• Items listed in a dataset:
****************************************

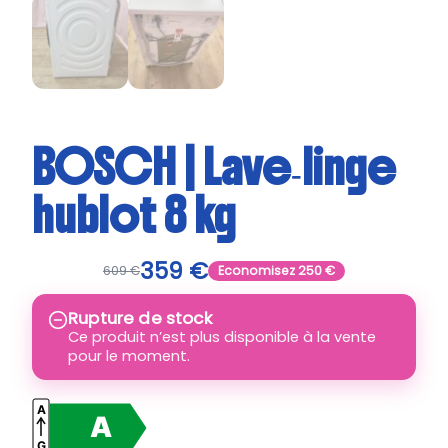
BOSCH | Lave‑linge
hublot 8 kg
359
€
609
€
Economisez
250
€
Rupture de stock
Ce produit n’est plus disponible à la vente
pour le moment.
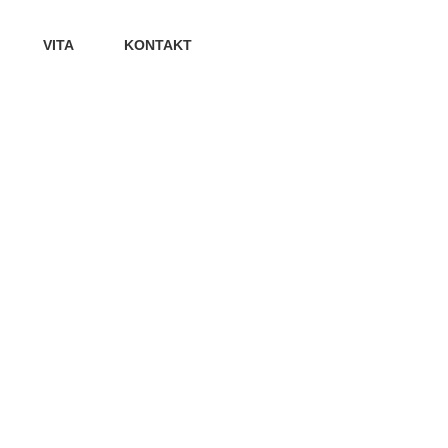
VITA
KONTAKT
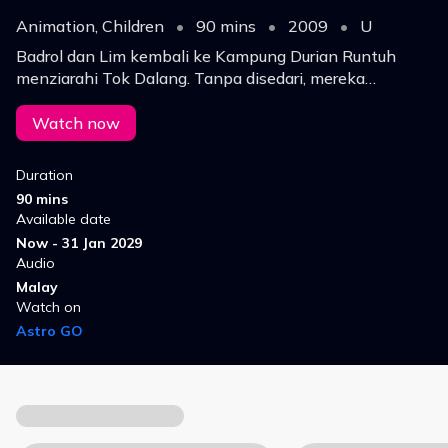
Animation, Children
•
90 mins
•
2009
•
U
Badrol dan Lim kembali ke Kampung Durian Runtuh
menziarahi Tok Dalang. Tanpa disedari, mereka
bersama Upin, Ipin dan rakan‑rakan menemui makhluk
dari alam lain lalu tersesat di hutan
Watch now
Duration
90 mins
Available date
Now - 31 Jan 2029
Audio
Malay
Watch on
Astro GO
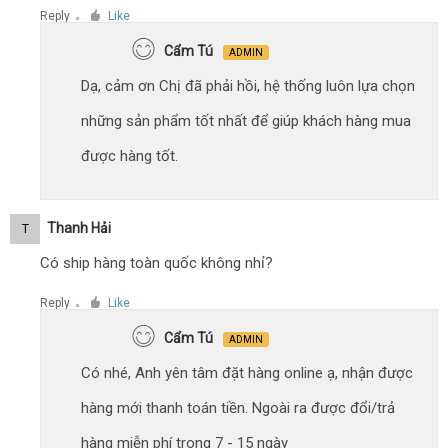
Reply
Like
●
Cẩm Tú
ADMIN
Dạ, cảm ơn Chị đã phải hồi, hệ thống luôn lựa chọn
những sản phẩm tốt nhất để giúp khách hàng mua
được hàng tốt.
Thanh Hải
T
Có ship hàng toàn quốc không nhỉ?
Reply
Like
●
Cẩm Tú
ADMIN
Có nhé, Anh yên tâm đặt hàng online ạ, nhận được
hàng mới thanh toán tiền. Ngoài ra được đổi/trả
hàng miễn phí trong 7 - 15 ngày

****************************************

All of the entries above are to be written out exactly, with no pictures.

• WRITTEN REPLY:
BOSCH | Lave‑linge
hublot 8 kg
359
€
609
€
Economisez
250
€
Rupture de stock
Ce produit n’est plus disponible à la vente
pour le moment.
VITA
KONTAKT
Animation, Children
•
90 mins
•
2009
•
U
Badrol dan Lim kembali ke Kampung Durian Runtuh
menziarahi Tok Dalang. Tanpa disedari, mereka
bersama Upin, Ipin dan rakan‑rakan menemui makhluk
dari alam lain lalu tersesat di hutan
Watch now
Duration
90 mins
Available date
Now - 31 Jan 2029
Audio
Malay
Watch on
Astro GO
Reply
Like
●
Cẩm Tú
ADMIN
Dạ, cảm ơn Chị đã phải hồi, hệ thống luôn lựa chọn
những sản phẩm tốt nhất để giúp khách hàng mua
được hàng tốt.
Thanh Hải
T
Có ship hàng toàn quốc không nhỉ?
Reply
Like
●
Cẩm Tú
ADMIN
Có nhé, Anh yên tâm đặt hàng online ạ, nhận được
hàng mới thanh toán tiền. Ngoài ra được đổi/trả
hàng miễn phí trong 7 - 15 ngày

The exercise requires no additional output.